I have not been on the forum all summer just about. Now it's the last day of summer , and I'm anticipating my favorite time of year ~ Autumn.
I am not so sure I feel well today. Anxiety. A medium dose of very broadened anxiety that leaves me physically nervous and uncomfortable. I had a nightmare right before I woke up, no doubt the source. Also had an uncomfortable chat with my brother on the phone last night, where I had to just say “I gotta go” because I was feeling criticized.

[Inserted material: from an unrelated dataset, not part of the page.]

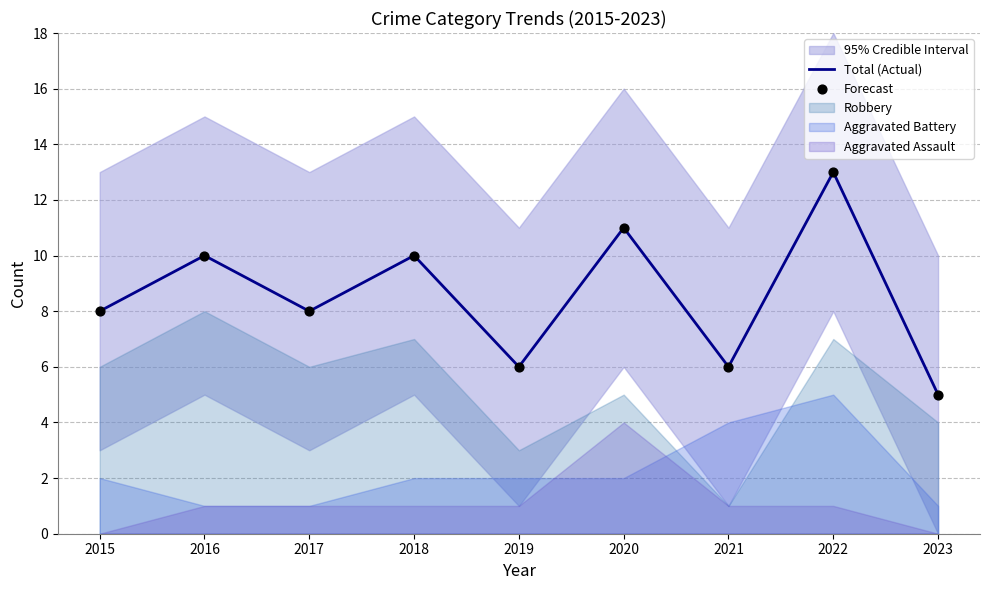

At how many categories does at least one series exceed 7?

6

I just realized, at 5:45 this morning, as I was out peeing my dog, and walking into the dark morning it hit me like a brick that anxiety is the root of all of my problems, especially overeating. (eating too much carbs in particular , being that carbs are the number one ‘feel good’ food, and I obviously self-medicate with that type of food. ) I think before I consider ways of cutting back on calories, I need to better think of ways to cut back on anxiety. Anxiety wasnt’ so present in my twenties, more so in my thirties, and getting pretty grim now past my mid-forties. Hormones, perimenopause, whatever the reason, there’s only one thing to do : Focus on mediation, positive self-talk…. censor negative thought loops, others who are dumping, eat clean and healthful, and exercise myself into happiness. Odd how I haven’t had any good aerobic exercise for almost two weeks, since I wrecked my back two weeks ago doing yoga (it’s getting a little better each day, but is still a real inhibitor of what I can do).
It’s the anxiety I need to pay attention to, and to really push hard on the whole-foods clean eating, pushing for the superfoods! Counting carbs or fats or calories is not the answer, because once I become a better monitor of what goes in my mouth, there won’t be room or appetite for all of that.